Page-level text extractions
◇ ◇ ◇ ◇ ◇ ◇ ◇
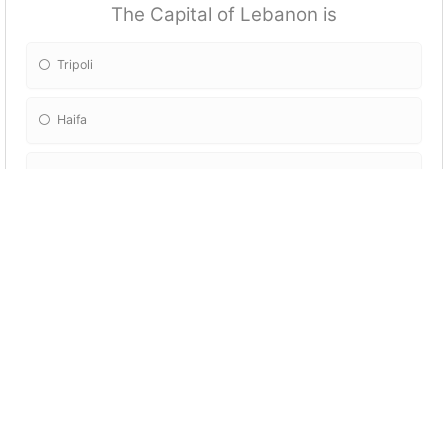
The Capital of Lebanon is
Tripoli
Haifa
Beirut
Erbil
The Lebanese use:
Lebanese Pounds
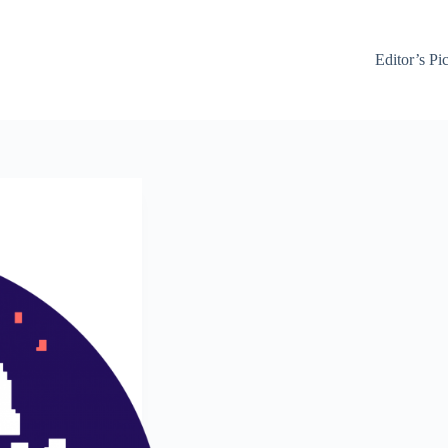
Editor’s Pi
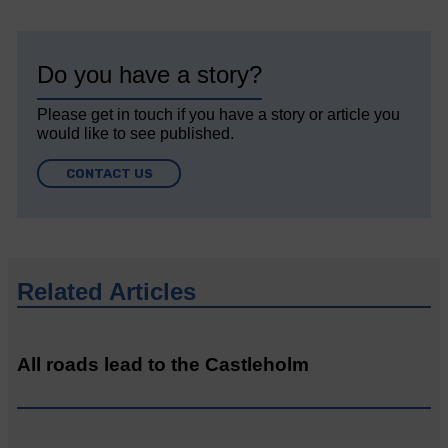
Do you have a story?
Please get in touch if you have a story or article you
would like to see published.
CONTACT US
Related Articles
All roads lead to the Castleholm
◇ ◇ ◇ ◇ ◇ ◇ ◇
PROBLEM
Retype the lines of the data from the one containing "Do you have a story?" through the end, reproducing each line precisely.

SOLUTION
Do you have a story?
Please get in touch if you have a story or article you
would like to see published.
CONTACT US
Related Articles
All roads lead to the Castleholm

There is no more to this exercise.